__Task prompt__
Locate every line in the entries below that contains the string "game" and copy each of those lines in full.

----------------

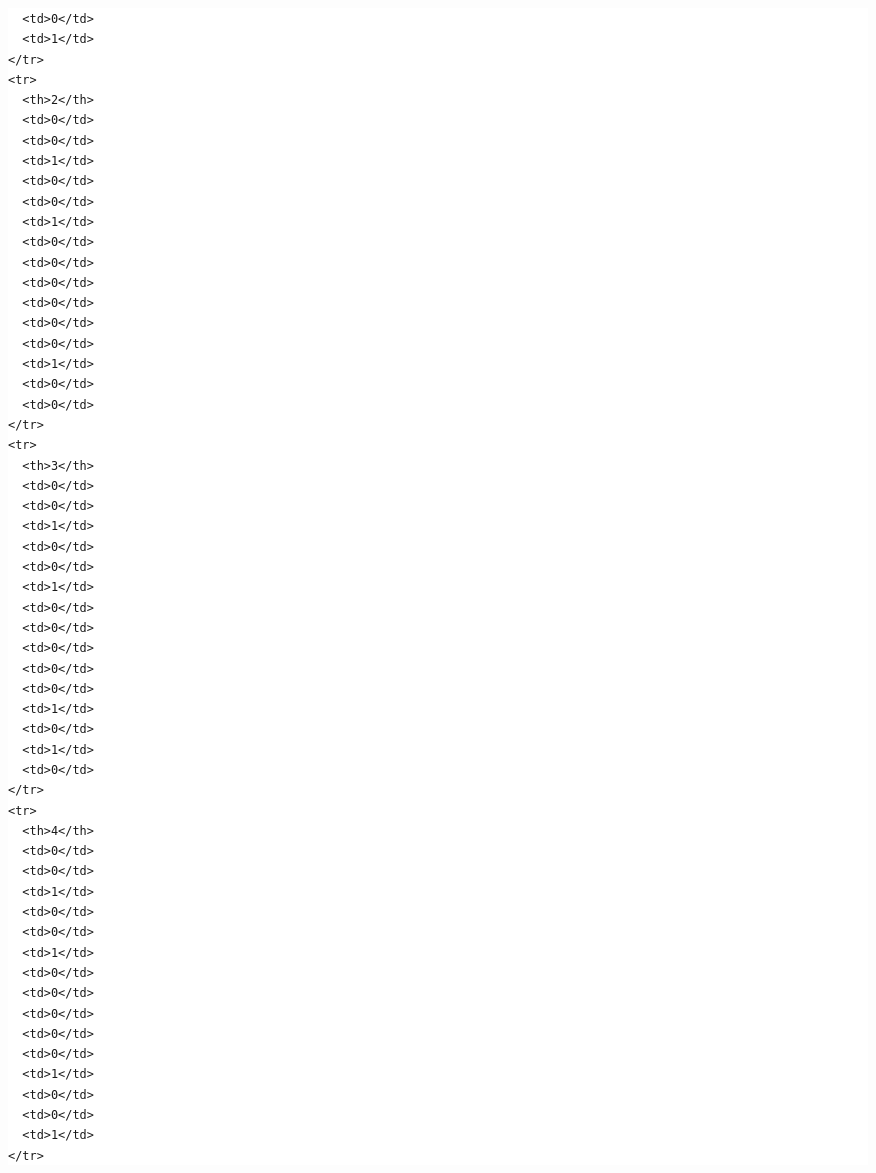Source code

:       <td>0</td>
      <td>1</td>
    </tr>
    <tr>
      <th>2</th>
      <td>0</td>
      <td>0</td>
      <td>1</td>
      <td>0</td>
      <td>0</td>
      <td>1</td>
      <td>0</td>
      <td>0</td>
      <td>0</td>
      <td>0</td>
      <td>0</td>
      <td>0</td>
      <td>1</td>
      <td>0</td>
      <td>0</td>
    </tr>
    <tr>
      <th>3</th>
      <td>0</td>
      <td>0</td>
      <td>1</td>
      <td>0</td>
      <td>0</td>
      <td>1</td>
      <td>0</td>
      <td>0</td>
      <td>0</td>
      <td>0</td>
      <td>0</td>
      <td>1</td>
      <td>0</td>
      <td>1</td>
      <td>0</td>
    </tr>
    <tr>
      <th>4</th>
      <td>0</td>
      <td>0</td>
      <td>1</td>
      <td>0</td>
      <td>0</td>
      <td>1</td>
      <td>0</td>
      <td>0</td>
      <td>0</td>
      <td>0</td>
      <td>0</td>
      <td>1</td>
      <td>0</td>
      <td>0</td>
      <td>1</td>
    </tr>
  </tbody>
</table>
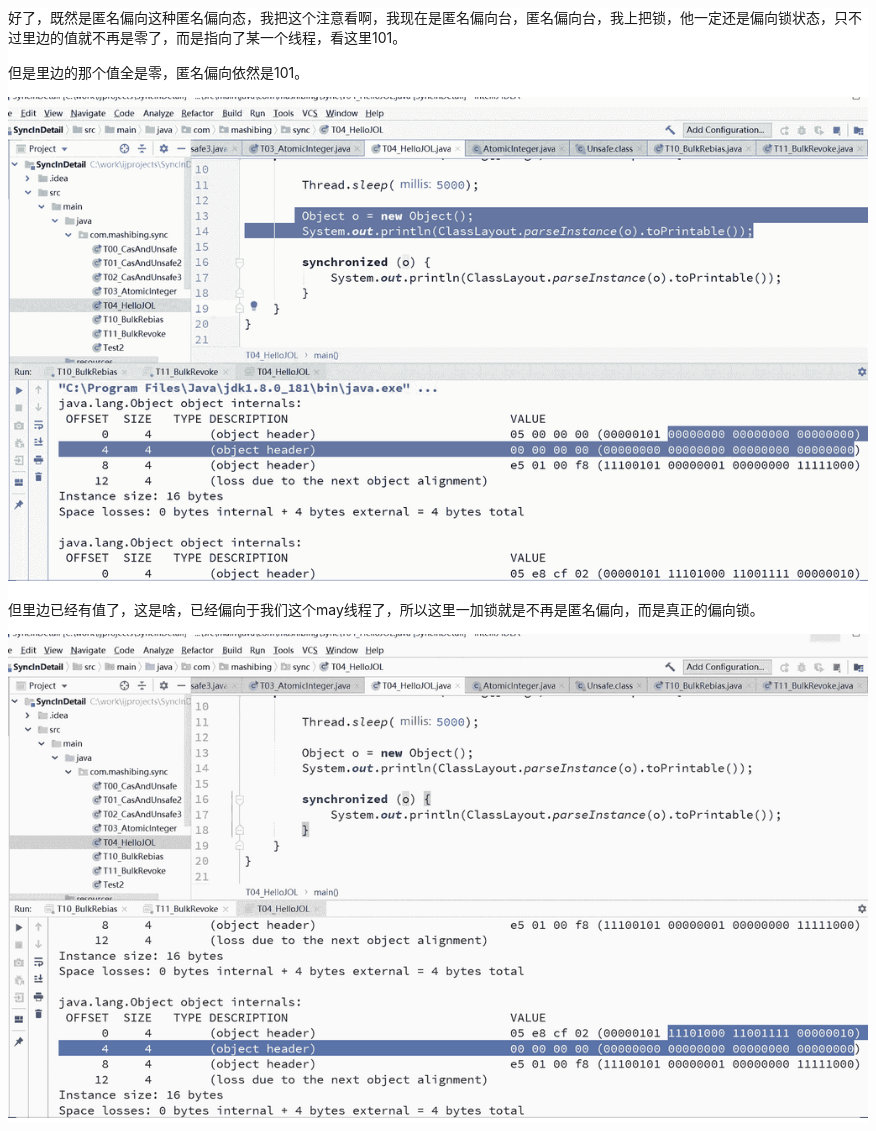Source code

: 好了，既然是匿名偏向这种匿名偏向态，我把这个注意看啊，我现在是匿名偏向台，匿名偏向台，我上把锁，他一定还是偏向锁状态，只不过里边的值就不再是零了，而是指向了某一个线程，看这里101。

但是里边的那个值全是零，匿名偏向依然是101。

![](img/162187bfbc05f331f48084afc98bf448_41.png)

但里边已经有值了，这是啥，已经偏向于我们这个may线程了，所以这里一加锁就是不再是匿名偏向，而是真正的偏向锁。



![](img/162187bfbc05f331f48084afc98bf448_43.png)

----------------

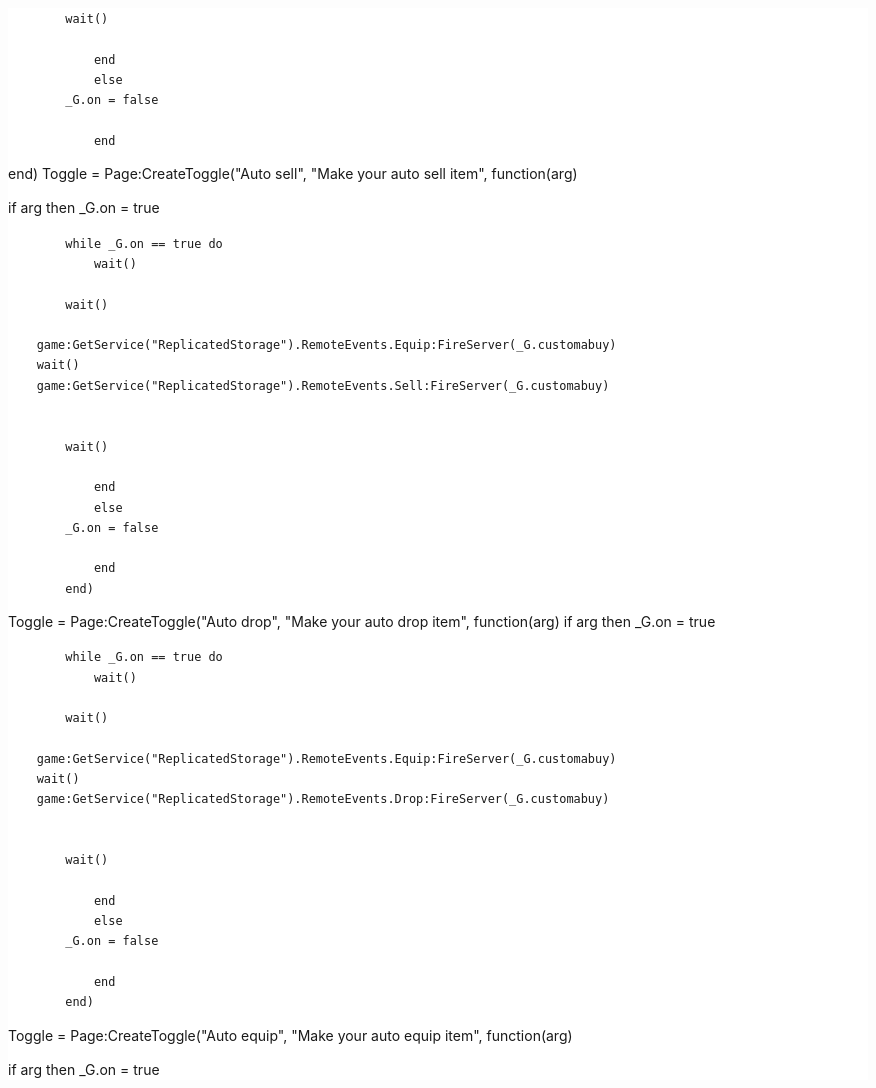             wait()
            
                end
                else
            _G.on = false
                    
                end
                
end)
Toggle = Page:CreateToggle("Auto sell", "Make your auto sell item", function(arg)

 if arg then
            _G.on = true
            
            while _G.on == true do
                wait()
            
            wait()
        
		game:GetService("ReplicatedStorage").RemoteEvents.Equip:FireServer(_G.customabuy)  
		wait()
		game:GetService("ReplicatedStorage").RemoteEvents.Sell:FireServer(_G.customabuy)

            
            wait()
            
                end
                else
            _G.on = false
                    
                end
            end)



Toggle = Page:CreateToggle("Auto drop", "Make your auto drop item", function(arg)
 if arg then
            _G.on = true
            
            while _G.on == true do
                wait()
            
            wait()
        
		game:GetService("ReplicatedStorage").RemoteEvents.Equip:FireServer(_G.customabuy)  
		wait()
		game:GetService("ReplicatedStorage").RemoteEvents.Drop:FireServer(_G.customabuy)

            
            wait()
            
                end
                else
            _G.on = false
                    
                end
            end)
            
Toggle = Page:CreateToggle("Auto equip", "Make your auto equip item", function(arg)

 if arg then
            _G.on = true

----------------

__Solution for this task__
		game:GetService("ReplicatedStorage").RemoteEvents.Equip:FireServer(_G.customabuy)  
		game:GetService("ReplicatedStorage").RemoteEvents.Sell:FireServer(_G.customabuy)
		game:GetService("ReplicatedStorage").RemoteEvents.Equip:FireServer(_G.customabuy)  
		game:GetService("ReplicatedStorage").RemoteEvents.Drop:FireServer(_G.customabuy)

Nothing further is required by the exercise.